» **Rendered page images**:
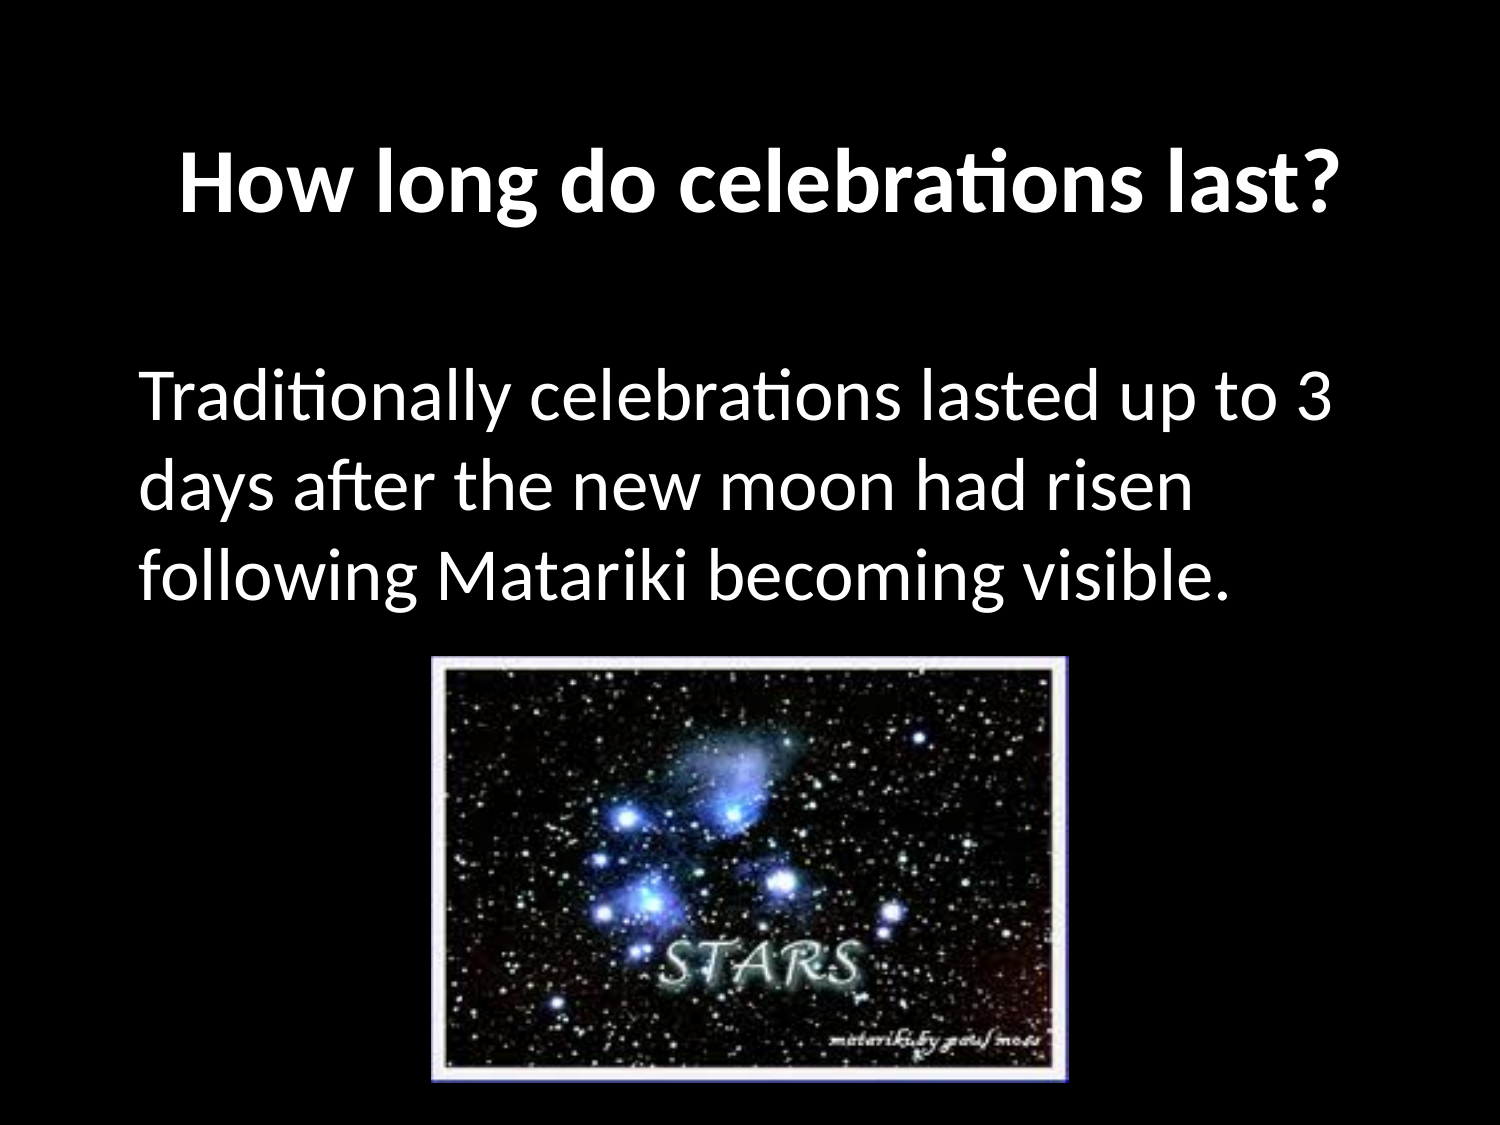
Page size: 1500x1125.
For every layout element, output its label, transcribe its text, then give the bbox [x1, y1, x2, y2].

text_box Traditionally celebrations lasted up to 3 days after the new moon had risen following Matariki becoming visible. [123, 338, 1400, 623]
text_box How long do celebrations last? [164, 113, 1360, 239]
picture [430, 656, 1070, 1083]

» **Task description**: Restate the data above verbatim, skipping every image.

» **Task result**:
Page size: 1500x1125.
For every layout element, output its label, transcribe its text, then give the bbox [x1, y1, x2, y2].

text_box Traditionally celebrations lasted up to 3 days after the new moon had risen following Matariki becoming visible. [123, 338, 1400, 623]
text_box How long do celebrations last? [164, 113, 1360, 239]
picture [430, 656, 1070, 1083]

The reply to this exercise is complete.